I have a deadline for my contribution to Mona Eltahawy’s crowdfunded anthology Bloody Hell! And Other Stories: March 31. Now I just have to decide what to write and write it, and not get twisted up by the fact that this essay will be in a very important book alongside many incredible people I admire. One thing I’m delighted about is that this is a time when we can go deep. As Mona has written, menopause is about much more than “to go on hormone replacement therapy or not and ‘how to lose menopause belly’.” I can’t wait and I’m terrified all at the same time.

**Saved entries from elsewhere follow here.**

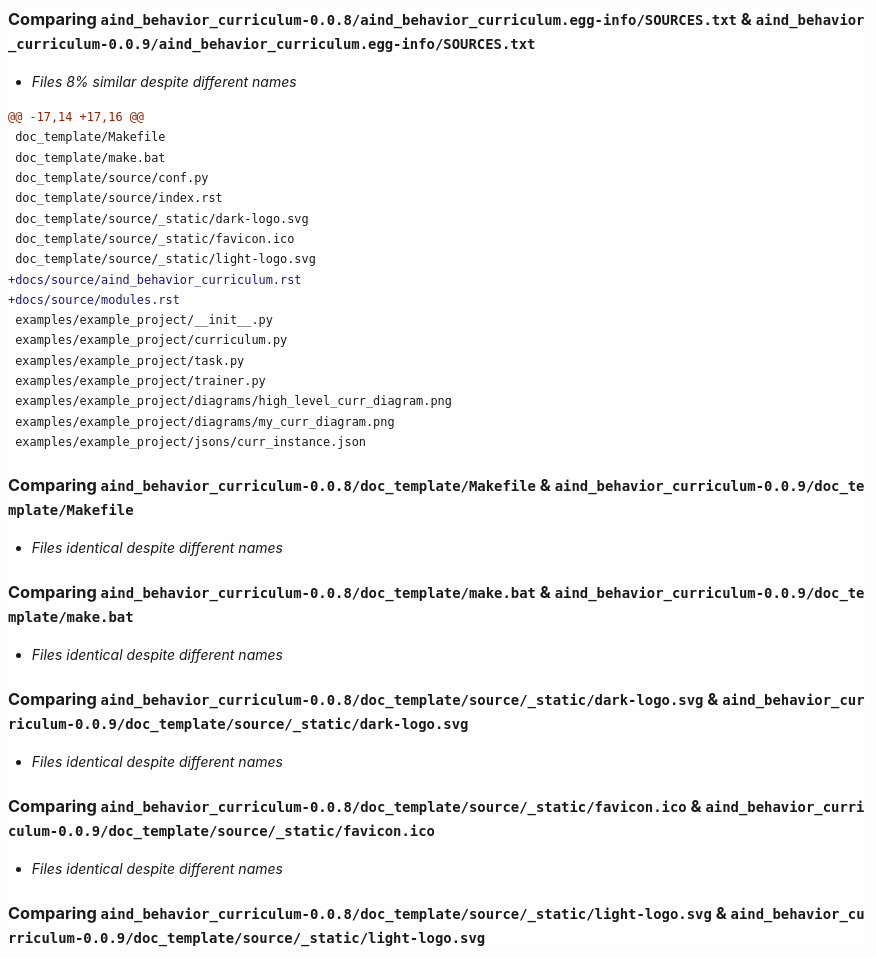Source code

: ### Comparing `aind_behavior_curriculum-0.0.8/aind_behavior_curriculum.egg-info/SOURCES.txt` & `aind_behavior_curriculum-0.0.9/aind_behavior_curriculum.egg-info/SOURCES.txt`

 * *Files 8% similar despite different names*

```diff
@@ -17,14 +17,16 @@
 doc_template/Makefile
 doc_template/make.bat
 doc_template/source/conf.py
 doc_template/source/index.rst
 doc_template/source/_static/dark-logo.svg
 doc_template/source/_static/favicon.ico
 doc_template/source/_static/light-logo.svg
+docs/source/aind_behavior_curriculum.rst
+docs/source/modules.rst
 examples/example_project/__init__.py
 examples/example_project/curriculum.py
 examples/example_project/task.py
 examples/example_project/trainer.py
 examples/example_project/diagrams/high_level_curr_diagram.png
 examples/example_project/diagrams/my_curr_diagram.png
 examples/example_project/jsons/curr_instance.json
```

### Comparing `aind_behavior_curriculum-0.0.8/doc_template/Makefile` & `aind_behavior_curriculum-0.0.9/doc_template/Makefile`

 * *Files identical despite different names*

### Comparing `aind_behavior_curriculum-0.0.8/doc_template/make.bat` & `aind_behavior_curriculum-0.0.9/doc_template/make.bat`

 * *Files identical despite different names*

### Comparing `aind_behavior_curriculum-0.0.8/doc_template/source/_static/dark-logo.svg` & `aind_behavior_curriculum-0.0.9/doc_template/source/_static/dark-logo.svg`

 * *Files identical despite different names*

### Comparing `aind_behavior_curriculum-0.0.8/doc_template/source/_static/favicon.ico` & `aind_behavior_curriculum-0.0.9/doc_template/source/_static/favicon.ico`

 * *Files identical despite different names*

### Comparing `aind_behavior_curriculum-0.0.8/doc_template/source/_static/light-logo.svg` & `aind_behavior_curriculum-0.0.9/doc_template/source/_static/light-logo.svg`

Click, watch, listen, follow, read...
• What color is your urine? Best headline for a great piece about later-in-life sex and UTIs Oldster
• Check out their top 4 takeaways at the end: Scientists Share 8 Recent Trends in Longevity Research Insight Tracker
• Who’s Getting Rich off Menopause? featuring Slate Money co-host Emily Peck and New York Times writer Amy Larocca talking about the current “menopause gold rush”, the problem with ‘get back to myself’ and what is really at the heart of it all: mortality The Waves podcast
• Why Strength Training is Essential Through Menopause and Beyond Mindbodygreen
• Jennifer Crichton writes eloquently about an unexpected Meno-interlude (aka writer’s block) The Flock
• “… my ability to have a child is leaving me. But I don't agree that that's what fertile means, I don't agree that that's what woman means…" Tracee Ellis Ross digs deep on some not-often-explored aspects of perimenopause We Can Do Hard Things podcast
• What Is Menopause Like for Women of Color? Tell your stories… New York Times
Editor’s note
One of the people I’ve had the pleasure of connecting with through this platform is Nina Lorez Collins, founder of The Woolfer, which was acquired last summer by Revel. Rough news this week that Revel is closing, unable to get funding at a pivotal juncture, despite a truly phenomenal combined run. Nina’s midlife baby reached 35,000 members, 600+ events per month, and so many more accomplishments than that. I’m in awe of her drive to connect women and create amazing midlife content. And I can’t wait to see what she does next.
This just in: Revel member Dale Pollekoff is hosting the Finding Female Friends Past Fifty group on MeetUp and welcomes any Revel member to join her there, while Jenn English has organized the virtual series Revel Womxn Moving Forward Together for the end of this month.